(Records from a data source)

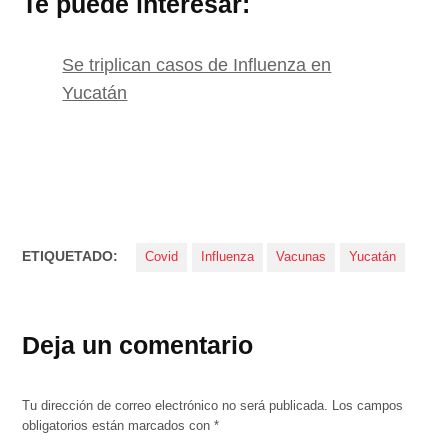
Te puede interesar:
Se triplican casos de Influenza en
Yucatán
ETIQUETADO:
Covid
Influenza
Vacunas
Yucatán
Deja un comentario
Tu dirección de correo electrónico no será publicada.
Los campos
obligatorios están marcados con
*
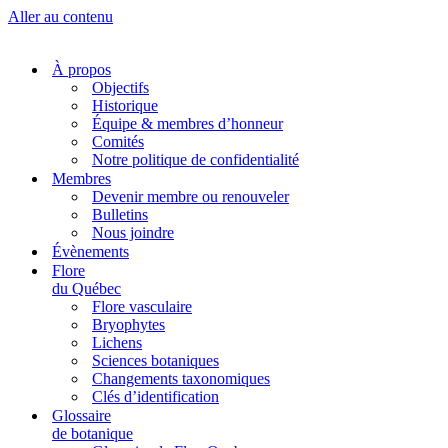
Aller au contenu
À propos
Objectifs
Historique
Équipe & membres d’honneur
Comités
Notre politique de confidentialité
Membres
Devenir membre ou renouveler
Bulletins
Nous joindre
Évènements
Flore
du Québec
Flore vasculaire
Bryophytes
Lichens
Sciences botaniques
Changements taxonomiques
Clés d’identification
Glossaire
de botanique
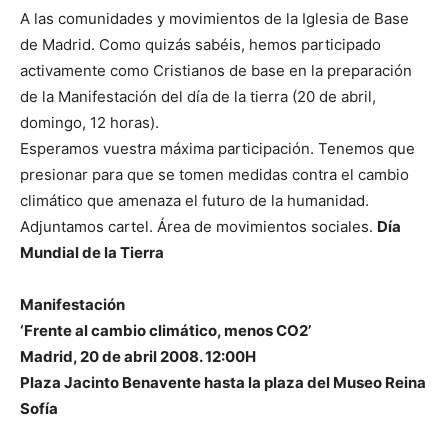
A las comunidades y movimientos de la Iglesia de Base
de Madrid. Como quizás sabéis, hemos participado
activamente como Cristianos de base en la preparación
de la Manifestación del día de la tierra (20 de abril,
domingo, 12 horas).
Esperamos vuestra máxima participación. Tenemos que
presionar para que se tomen medidas contra el cambio
climático que amenaza el futuro de la humanidad.
Adjuntamos cartel. Área de movimientos sociales.
Día
Mundial de la Tierra
Manifestación
‘Frente al cambio climático, menos CO2’
Madrid, 20 de abril 2008. 12:00H
Plaza Jacinto Benavente hasta la plaza del Museo Reina
Sofía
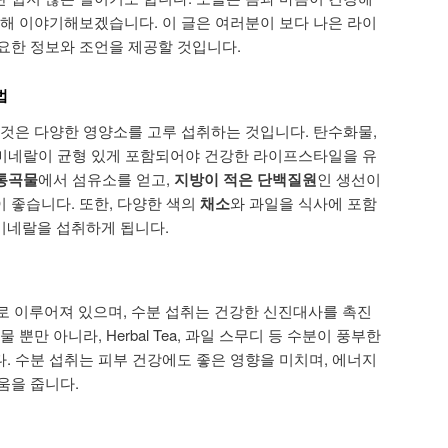
대해 이야기해보겠습니다. 이 글은 여러분이 보다 나은 라이
요한 정보와 조언을 제공할 것입니다.
법
 것은 다양한 영양소를 고루 섭취하는 것입니다. 탄수화물,
, 미네랄이 균형 있게 포함되어야 건강한 라이프스타일을 유
통곡물
에서 섬유소를 얻고,
지방이 적은 단백질원
인 생선이
 좋습니다. 또한, 다양한 색의
채소
와 과일을 식사에 포함
미네랄을 섭취하게 됩니다.
으로 이루어져 있으며, 수분 섭취는 건강한 신진대사를 촉진
 뿐만 아니라, Herbal Tea, 과일 스무디 등 수분이 풍부한
. 수분 섭취는 피부 건강에도 좋은 영향을 미치며, 에너지
움을 줍니다.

## Problem requirements
Word for word, restate the lines from the line containing "Adjuntamos cartel. Área" through the end of the data, including the first and last of them. Pictures stay out.

## Solved exercise
Adjuntamos cartel. Área de movimientos sociales.
Día
Mundial de la Tierra
Manifestación
‘Frente al cambio climático, menos CO2’
Madrid, 20 de abril 2008. 12:00H
Plaza Jacinto Benavente hasta la plaza del Museo Reina
Sofía
대해 이야기해보겠습니다. 이 글은 여러분이 보다 나은 라이
요한 정보와 조언을 제공할 것입니다.
법
 것은 다양한 영양소를 고루 섭취하는 것입니다. 탄수화물,
, 미네랄이 균형 있게 포함되어야 건강한 라이프스타일을 유
통곡물
에서 섬유소를 얻고,
지방이 적은 단백질원
인 생선이
 좋습니다. 또한, 다양한 색의
채소
와 과일을 식사에 포함
미네랄을 섭취하게 됩니다.
으로 이루어져 있으며, 수분 섭취는 건강한 신진대사를 촉진
 뿐만 아니라, Herbal Tea, 과일 스무디 등 수분이 풍부한
. 수분 섭취는 피부 건강에도 좋은 영향을 미치며, 에너지
움을 줍니다.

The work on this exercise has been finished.